Reject the Precautionary Principle, a Threat to Technological Progress
From Liberate to Stimulate: A Bipartisan Agenda to Restore Limited Government and Revive America's Economy
Increasingly, governments and environmental activists are demanding that producers of both new and old technologies prove that their products are totally safe. Although this “better safe than sorry” attitude may seem like a reasonable approach to risk regulation, health and environmental risk issues are not so simple. Nothing is totally without risk, and the reason for adopting new technologies in the first place is that they often improve our well-being by protecting us from the risks of older, more established products and practices. Even very risky new technologies may often be better than the alternatives. However, from industrial chemicals to consumer products and everything in between, advocates of precautionary regulation insist that the mere possibility of one increased risk should be sufficient to take useful products off the market or prevent them from ever being used.
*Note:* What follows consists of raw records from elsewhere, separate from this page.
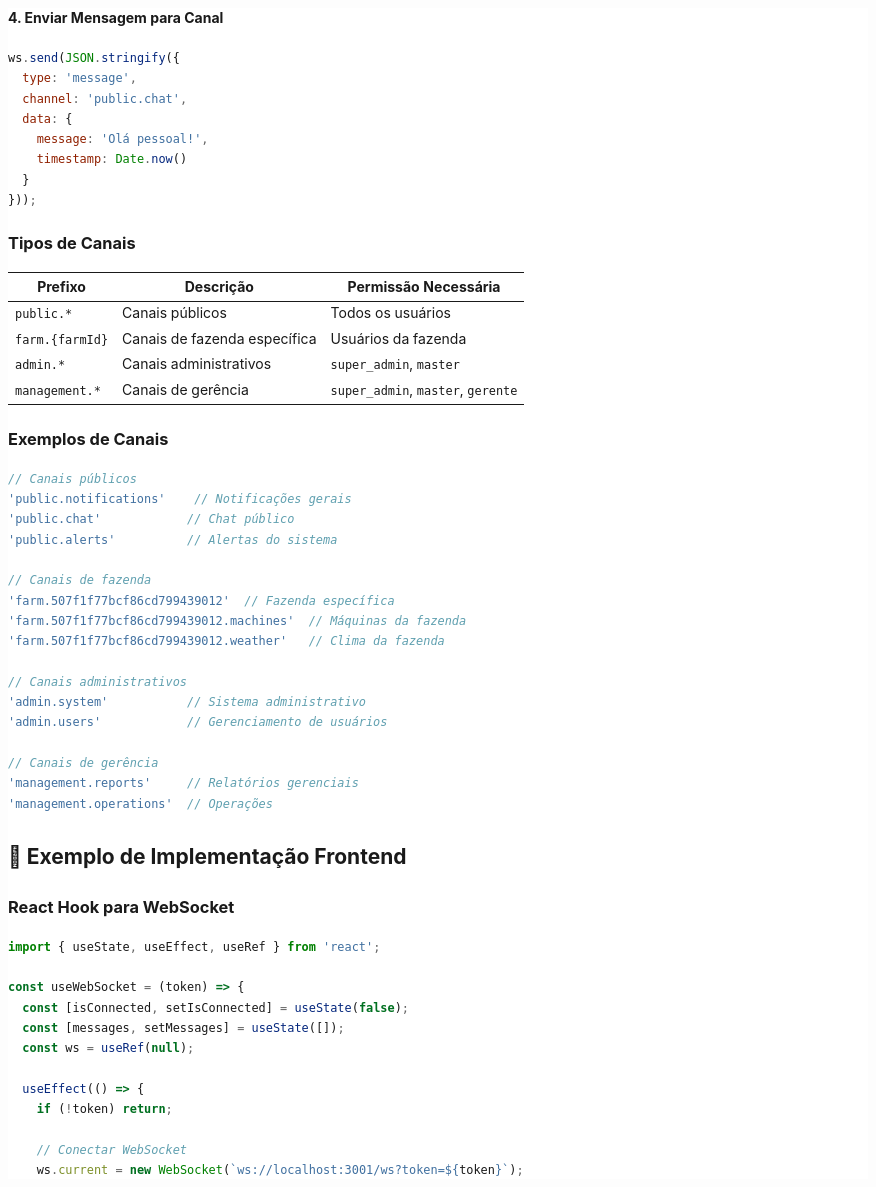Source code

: #### 4. Enviar Mensagem para Canal
```javascript
ws.send(JSON.stringify({
  type: 'message',
  channel: 'public.chat',
  data: {
    message: 'Olá pessoal!',
    timestamp: Date.now()
  }
}));
```

### Tipos de Canais

| Prefixo | Descrição | Permissão Necessária |
|---------|-----------|---------------------|
| `public.*` | Canais públicos | Todos os usuários |
| `farm.{farmId}` | Canais de fazenda específica | Usuários da fazenda |
| `admin.*` | Canais administrativos | `super_admin`, `master` |
| `management.*` | Canais de gerência | `super_admin`, `master`, `gerente` |

### Exemplos de Canais

```javascript
// Canais públicos
'public.notifications'    // Notificações gerais
'public.chat'            // Chat público
'public.alerts'          // Alertas do sistema

// Canais de fazenda
'farm.507f1f77bcf86cd799439012'  // Fazenda específica
'farm.507f1f77bcf86cd799439012.machines'  // Máquinas da fazenda
'farm.507f1f77bcf86cd799439012.weather'   // Clima da fazenda

// Canais administrativos
'admin.system'           // Sistema administrativo
'admin.users'            // Gerenciamento de usuários

// Canais de gerência
'management.reports'     // Relatórios gerenciais
'management.operations'  // Operações
```

## 📡 Exemplo de Implementação Frontend

### React Hook para WebSocket

```javascript
import { useState, useEffect, useRef } from 'react';

const useWebSocket = (token) => {
  const [isConnected, setIsConnected] = useState(false);
  const [messages, setMessages] = useState([]);
  const ws = useRef(null);

  useEffect(() => {
    if (!token) return;

    // Conectar WebSocket
    ws.current = new WebSocket(`ws://localhost:3001/ws?token=${token}`);

```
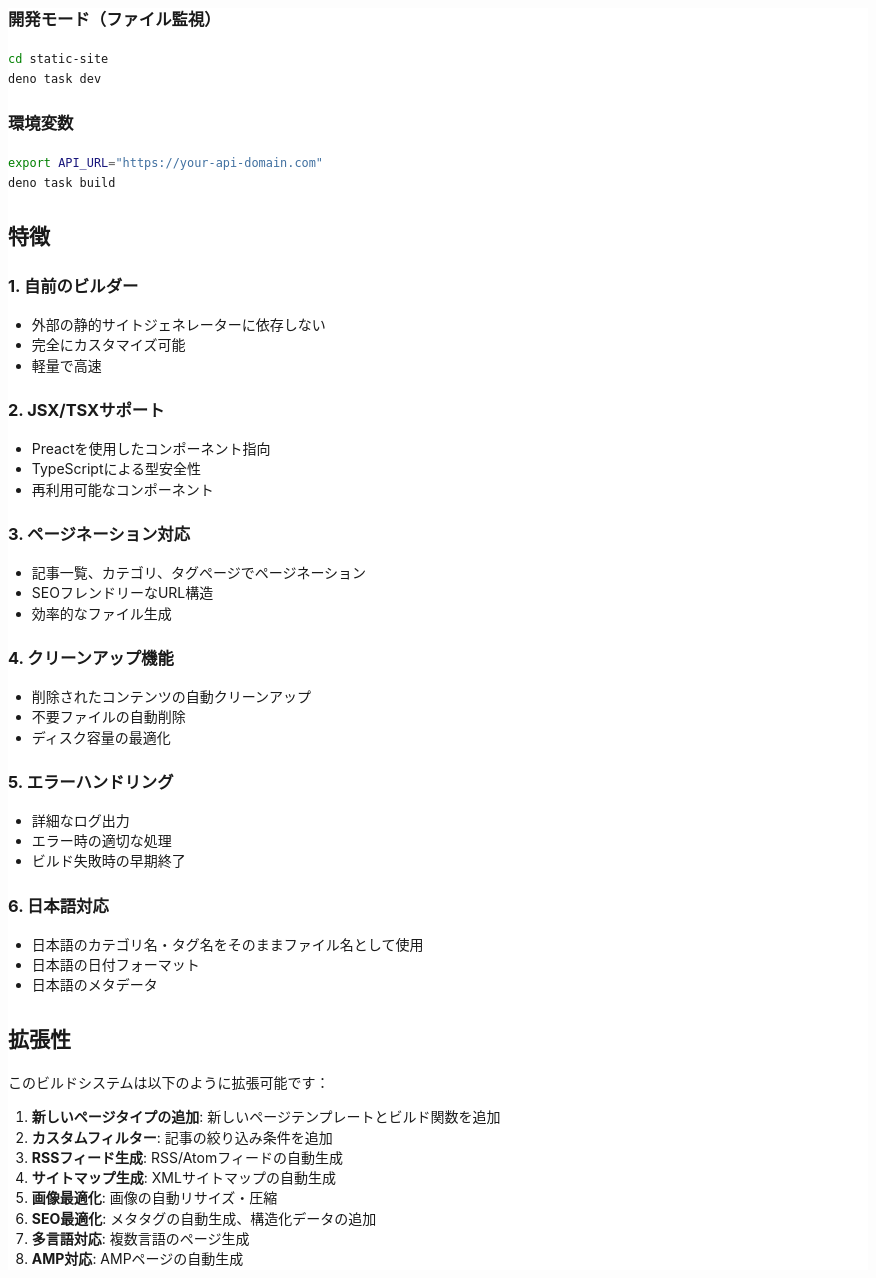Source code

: ### 開発モード（ファイル監視）
```bash
cd static-site
deno task dev
```

### 環境変数
```bash
export API_URL="https://your-api-domain.com"
deno task build
```

## 特徴

### 1. 自前のビルダー
- 外部の静的サイトジェネレーターに依存しない
- 完全にカスタマイズ可能
- 軽量で高速

### 2. JSX/TSXサポート
- Preactを使用したコンポーネント指向
- TypeScriptによる型安全性
- 再利用可能なコンポーネント

### 3. ページネーション対応
- 記事一覧、カテゴリ、タグページでページネーション
- SEOフレンドリーなURL構造
- 効率的なファイル生成

### 4. クリーンアップ機能
- 削除されたコンテンツの自動クリーンアップ
- 不要ファイルの自動削除
- ディスク容量の最適化

### 5. エラーハンドリング
- 詳細なログ出力
- エラー時の適切な処理
- ビルド失敗時の早期終了

### 6. 日本語対応
- 日本語のカテゴリ名・タグ名をそのままファイル名として使用
- 日本語の日付フォーマット
- 日本語のメタデータ

## 拡張性

このビルドシステムは以下のように拡張可能です：

1. **新しいページタイプの追加**: 新しいページテンプレートとビルド関数を追加
2. **カスタムフィルター**: 記事の絞り込み条件を追加
3. **RSSフィード生成**: RSS/Atomフィードの自動生成
4. **サイトマップ生成**: XMLサイトマップの自動生成
5. **画像最適化**: 画像の自動リサイズ・圧縮
6. **SEO最適化**: メタタグの自動生成、構造化データの追加
7. **多言語対応**: 複数言語のページ生成
8. **AMP対応**: AMPページの自動生成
New medicines protect us from diseases, even though there is always a risk of side effects. Automobile innovations, from airbags to antilock brakes, make traveling safer, even though they pose their own risks. And food and agriculture technologies—such as preservatives, pesticides, and bioengineered crops—help make our food supply safer and less expensive, and lighten farming’s impact on the environment. So, by demanding perfect safety, a precautionary regulatory philosophy can actually make our world less safe by denying society the benefits of new technologies. Regulation’s proper goal should be to permit experimentation and the introduction of new technologies, while balancing the risk of moving too quickly into the future against the very real risk of lingering too long in the past.